> [WHAT THIS TASK INVOLVES] Pictures do not belong in the output. Reproduce exactly the lines from the start of the records through the line with "right shoulder: (280, 254)".

> [MATERIAL FOR THIS EXERCISE]
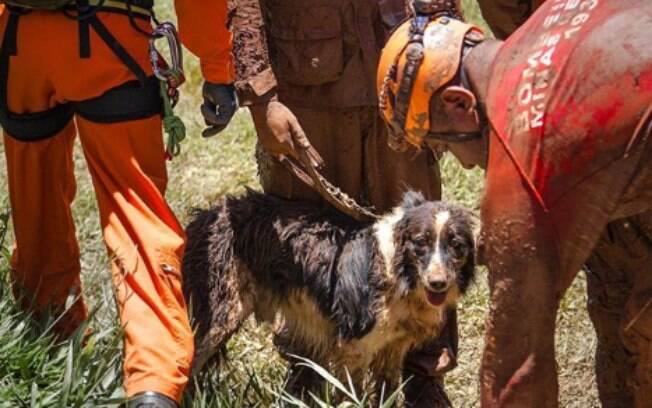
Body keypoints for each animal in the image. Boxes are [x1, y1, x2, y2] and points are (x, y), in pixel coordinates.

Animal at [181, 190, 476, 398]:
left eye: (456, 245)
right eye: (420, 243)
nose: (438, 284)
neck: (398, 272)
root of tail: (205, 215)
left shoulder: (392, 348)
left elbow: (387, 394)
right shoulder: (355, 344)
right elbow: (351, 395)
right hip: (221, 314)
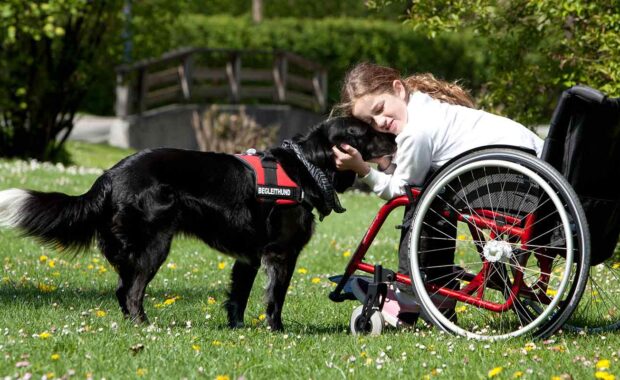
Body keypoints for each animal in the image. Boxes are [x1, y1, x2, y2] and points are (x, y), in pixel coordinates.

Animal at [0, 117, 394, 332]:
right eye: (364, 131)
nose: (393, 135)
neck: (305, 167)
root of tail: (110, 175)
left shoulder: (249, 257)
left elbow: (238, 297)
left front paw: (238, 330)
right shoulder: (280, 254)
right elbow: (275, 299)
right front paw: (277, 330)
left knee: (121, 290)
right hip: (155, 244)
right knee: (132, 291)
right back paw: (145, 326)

> [RESPONSE BOX]
Body keypoints for each animal in the image. Boxes are [x1, y1, x2, y2] and points are (x, y), in pixel coordinates.

Animal at [181, 190, 476, 398]:
left eye: (456, 245)
right eye: (420, 243)
nose: (438, 284)
neck: (398, 272)
root of tail: (205, 215)
left shoulder: (392, 348)
left elbow: (387, 394)
right shoulder: (355, 344)
right elbow: (351, 395)
right hip: (221, 314)
Body keypoints for each animal in the image. Boxes are [x1, y1, x2, y2] and points are (x, y), in pixel coordinates.

Animal at [0, 117, 394, 332]:
right eye: (364, 131)
nose: (393, 135)
neck: (305, 167)
root of tail: (110, 175)
left shoulder: (249, 257)
left elbow: (238, 297)
left front paw: (238, 330)
right shoulder: (280, 254)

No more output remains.